Foundations of objective ethics

Post by rogita »

These are major assumptions that make sense and look plausible.

1) Freedom is an objective property of the universe opposite to determinism; it is responsible for the development of the universe (evolution) and at the same time is the aim of this development. Determinism is repeatability, regularity, certainty.

2) Freedom is fundamentally unknowable; the question of the existence of freedom is insolvable. Determinism is learned by observations and reflections. Determinism predetermines the future but freedom makes the future unpredictable and unknowable by denying determinism.

3) Freedom is perceived as Good and determinism as Evil. Freedom begets all other values. The duty of man, the purpose and meaning of human existence is to overcome determinism and to make the world freer. Cognition is part of this process. Knowledge entails responsibility; the criterion of truth is movement to freedom.
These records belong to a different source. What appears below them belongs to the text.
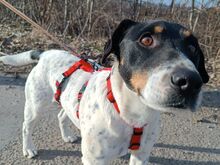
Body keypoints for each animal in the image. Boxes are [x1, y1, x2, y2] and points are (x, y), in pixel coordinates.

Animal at [0, 19, 209, 164]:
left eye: (193, 47)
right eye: (147, 40)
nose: (191, 82)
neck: (131, 113)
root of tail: (46, 53)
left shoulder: (141, 155)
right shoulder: (94, 160)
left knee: (62, 115)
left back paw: (67, 136)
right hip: (35, 106)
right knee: (26, 126)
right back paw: (29, 149)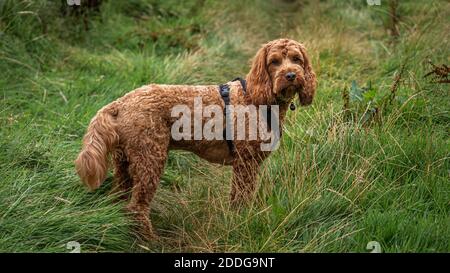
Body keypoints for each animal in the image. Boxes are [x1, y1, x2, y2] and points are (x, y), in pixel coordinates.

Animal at [74, 38, 316, 238]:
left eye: (297, 59)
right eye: (274, 62)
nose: (291, 75)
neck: (258, 99)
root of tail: (120, 103)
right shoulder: (245, 163)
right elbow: (241, 197)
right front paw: (242, 219)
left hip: (124, 162)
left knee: (119, 197)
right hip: (150, 159)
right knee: (137, 207)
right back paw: (149, 240)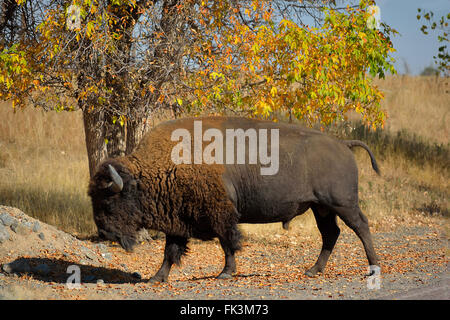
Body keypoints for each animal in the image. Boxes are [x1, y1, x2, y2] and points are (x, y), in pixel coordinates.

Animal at [89, 116, 382, 282]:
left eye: (110, 200)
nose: (104, 232)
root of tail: (343, 144)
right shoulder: (178, 219)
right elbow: (170, 251)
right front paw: (156, 278)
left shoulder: (221, 213)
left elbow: (228, 242)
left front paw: (226, 273)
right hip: (321, 208)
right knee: (331, 233)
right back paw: (313, 270)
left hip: (342, 204)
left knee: (361, 227)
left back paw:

4) The man is one who follows his moral duty, who is striving to freedom. The unwillingness or inability of a sentient being to be a man brings it down to the level of animals. The animal follows the laws of the universe, submits to forces without trying to overcome them.

5) There is no absolute moral law; ethical norms are derived from the contract. The basis of the consent is rejection of all forms of violence. Ethics of the contract includes the conclusion of the contract (honesty, openness, objectivity) and compliance with the contract (fidelity to his word, adherence to rules, responsibility for violation).

6) Ethical norms are formal; they are constantly improving; the old are replaced by new, more free and fair - this is the essence of moral progress. The meaning of the norms is to stimulate creative and constructive activities by limiting violence. The ethics treats people as abstractions; all private is ignored.

7) Personal relations are governed by a sacrificial morality (emotions, love, care, etc.), and catastrophic situations by a heroic morality. Both types of morality are informal, limited in space and time, and require a clear separation from the public space (non-personal relations) governed by the ethics.